Brasília, 10 (AE) - Representantes de prefeituras municipais recomeçam amanhã (11) negociações com o governo federal para tentar repactuar dívidas junto à União de cerca de R$ 5,5 bilhões de 2 mil municípios brasileiros devedores. Ao mesmo tempo, entregam projeto alternativo ao projeto de lei complementar que tipifica crimes de responsabilidade fiscal e cuja constitucionalidade ainda não foi analisada na Comissão de Constituição e Justiça (CCJ) da Câmara. "Se esses crimes estivessem tipificados e a lei aprovada, mais da metade destes prefeitos que estão em dívidas e não terão tempo para se ajustarem, seriam presos", afirmou o presidente da Confederação Nacional dos Municípios (CNM), Paulo Ziulcoski.
A alternativa que será apresentado pela CNM, na verdade, objetiva dar um tratamento às ações administrativas irresponsáveis passando longe da possibilidade de prisão ou da multa, caracterizando essas ações apenas como "infrações político-administrativas". O movimento pelo abrandamento das penas previstas na lei complementar que tipifica em crimes as irresponsabilidades fiscais dos administradores públicos é grande na Câmara. Como trata-se de um ano eleitoral, há deputados que vão se candidatar a prefeituras que não querem se submeter às duras penas previstas pela lei - que incluem até prisão - caso excedam no gasto do dinheiro público.

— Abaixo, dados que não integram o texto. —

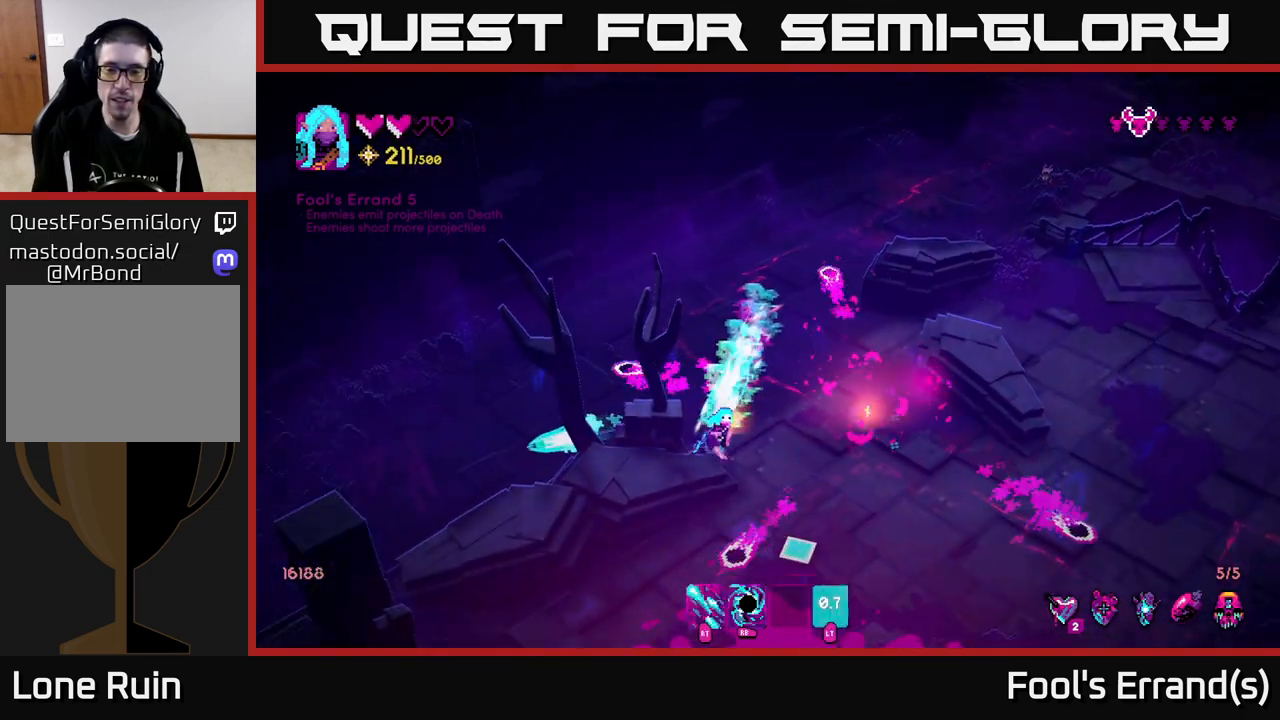
{"buttons": [], "left_stick": "down-right", "right_stick": "up-right", "events": [[33, "L2", "up"], [150, "left_stick", "right"], [333, "left_stick", "up-right"], [333, "right_stick", "right"], [483, "left_stick", "down-right"], [500, "right_stick", "up-right"]]}
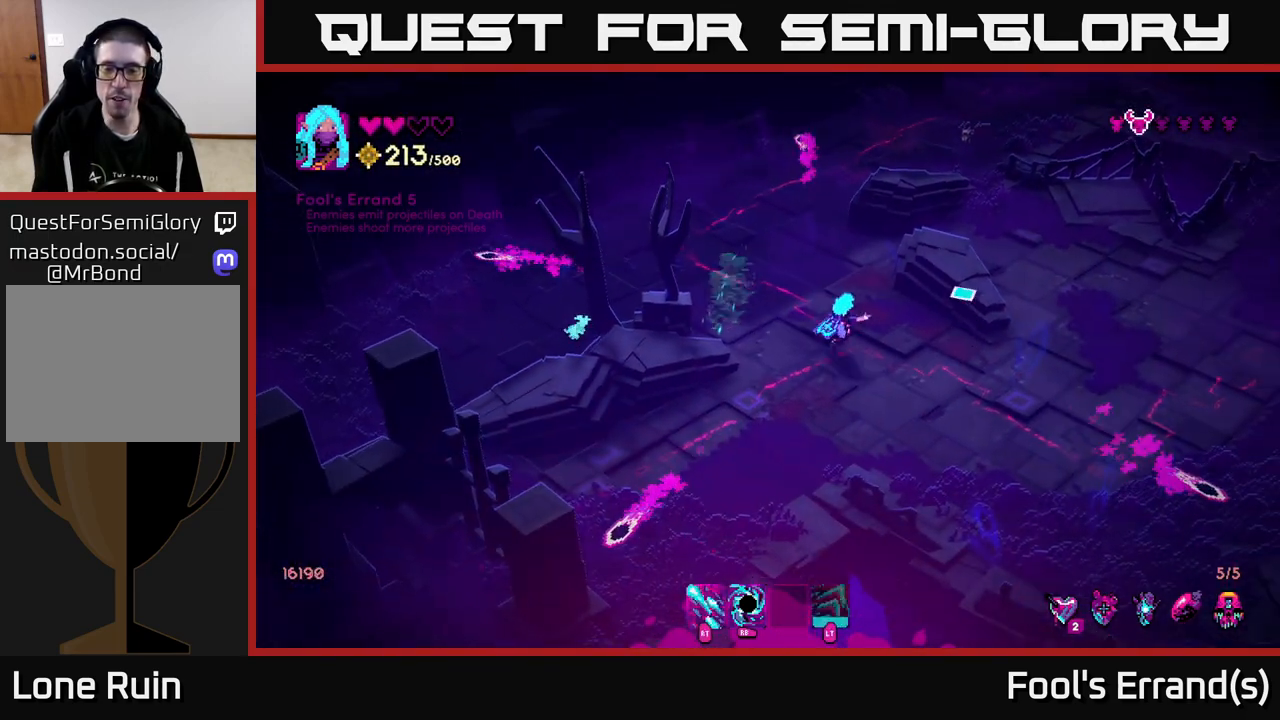
{"buttons": [], "left_stick": "right", "right_stick": "up-right", "events": [[50, "left_stick", "down"], [233, "left_stick", "down-right"], [483, "left_stick", "right"]]}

Cerca de mil prefeitos chegam amanhã (11) em Brasília e devem entregar o projeto alternativo à tipificação dos crimes ao relator do projeto na Câmara, deputado Nelson Otoch (PSDB-CE). Segundo Ziulcoski, os prefeitos não são contra a Lei de Responsabilidade Fiscal, mas sim contra a possibilidade de, ao assumir mandatos de "prefeitos gastadores", o sucessor fique impedido de fazer novas dívidas e ainda não tenha tempo suficiente para pagar suas dívidas.
Na quata-feira (12), às 15 horas, representantes dos prefeitos deverão ser recebidos por seis ministros - entre eles os ministros da Fazenda, Pedro Malan e do Orçamento, Planejamento e Gestão, Martus Tavares. Será a terceira rodada de negociações para que os municípios conquistem as mesmas condições de repactuação de dívidas dos Estados: prazo para pagar em 30 anos, com juros de 6% ao ano. "A soma de R$ 5 bilhões não é nada frente aos R$ 110 bilhões que a União refinanciou para os Estados", disse Ziulcoski.
"Como a Lei de Responsabilidade Fiscal proíbe qualquer socorro financeiro da União, os prefeitos querem uma solução antes da vigência da nova legislação." Outro ponto das negociações é o que pretende mudar a taxa dos juros da dívida de cerca de R$ 10 bilhões que os municípios têm com a Previdência Social. Os prefeitos vão ainda solicitar aos deputados que sejam acelerados os trâmites do projeto de lei que permite a cobrança da taxa de iluminação pública.
Ainda está sendo estudada a possibilidade dos prefeitos repetirem também na quarta-feira uma marcha que promoveram no dia 13 de maio do ano passado em Brasília, pela Esplanada dos Ministérios - caso o governo federal não acene com nenhuma perspectiva de renegociação das dívidas.
Segundo Ziulcoski, naquela ocasião, o grande ganho dos prefeitos foi conseguir outro item da pauta: o "direito de minerar", que é o de dar o direito aos municípios de explorarem
com preferência, os minérios em seus territórios.